About American Tool Company
It all started back in 1818 when Mr. David Schafer, who was working for a local machine shop, wanted to venture out on his own. Mr. Schafer rented space in an old mill building located on Montgomery Street in Pawtucket, RI. His first customers were local tool and die companies. The company was starting to grow when the Great Depression hit and tough time ensued. When WW2 began, American Tool found itself machining parts for torpedoes and other war related machinery. After the war, American Tool started to grow with the glass industry. American Tool was known for machining all the light bulb molds for the Corning glass works. It would be years before CNC machines were introduced so all of the complex molds were turned on monarch tracer lathes, working off templates that were carefully made on die millers. In 1963 the Schafer family bought 3 acres of land in Lincoln, RI and built the 13,000 square foot building that ATC is in today.
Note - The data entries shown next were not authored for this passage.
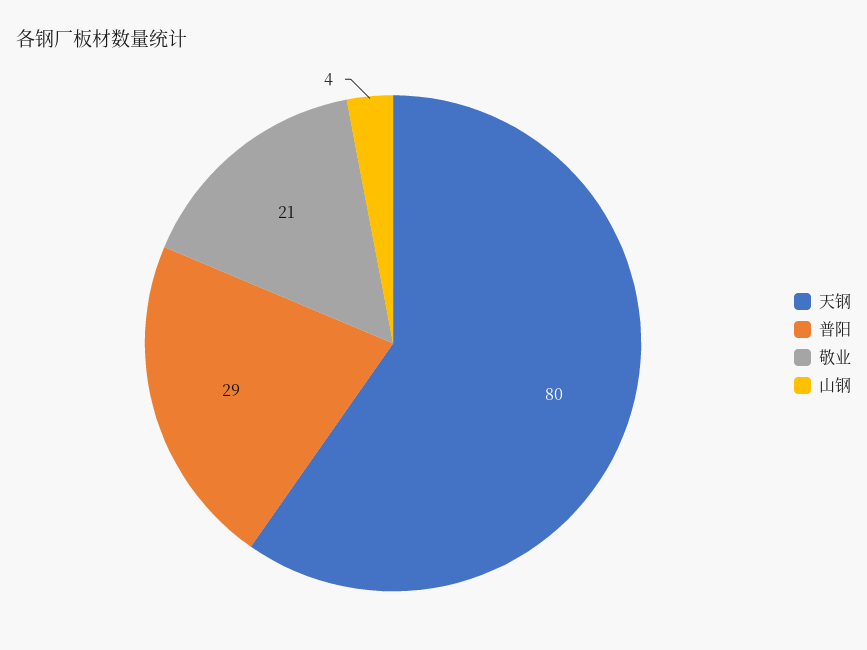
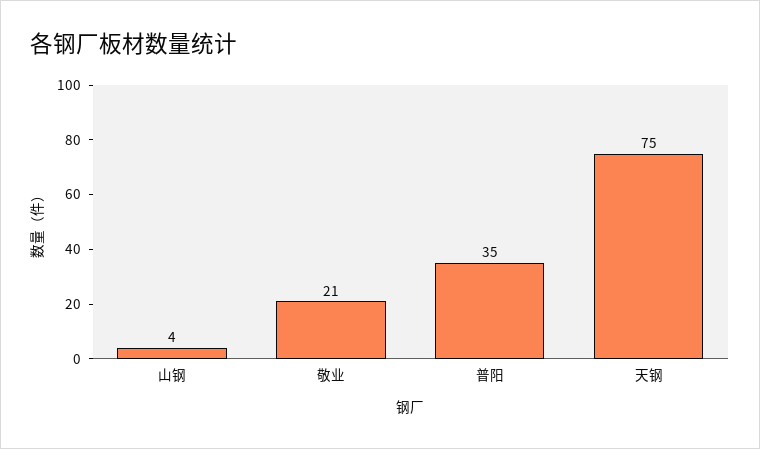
  {
-   "天钢": 80,
+   "天钢": 75,
-   "普阳": 29,
+   "普阳": 35,
    "敬业": 21,
    "山钢": 4
  }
In 1985 Rick & Diane McCally purchased American Tool Company. Once ATC was purchased, Rick immediately started to replace the manual machines with new CNC machines. In 1986 ATC purchased their first CNC lathe and in 1987 they purchased their first CNC milling machine. The lighting business was starting to die out, but with a new President leading the way ATC was able to focus on machining complex parts for the capital equipment market. Today, ATC is focused on complicated short run machined parts that range in size from a few pounds to 15,000 pounds. All of their machinists have been cross trained on several machines. This ensures the job will still be completed in the event that someone is out. ATC has a full QC department which is operated in accordance with (MIL-I-45208A).
In addition to machining, ATC added welding and metal fabrication capabilities in 2011 to further support our customers’ needs.
Phil McCally, General Manager states, “ATC is a growing shop with a dedicated staff. We have pride in ourselves for having highly skilled personnel who’ve been with us for many years. Their wealth of knowledge helps to serve our customers better as we look to remain a strong and competitive manufacturing company.”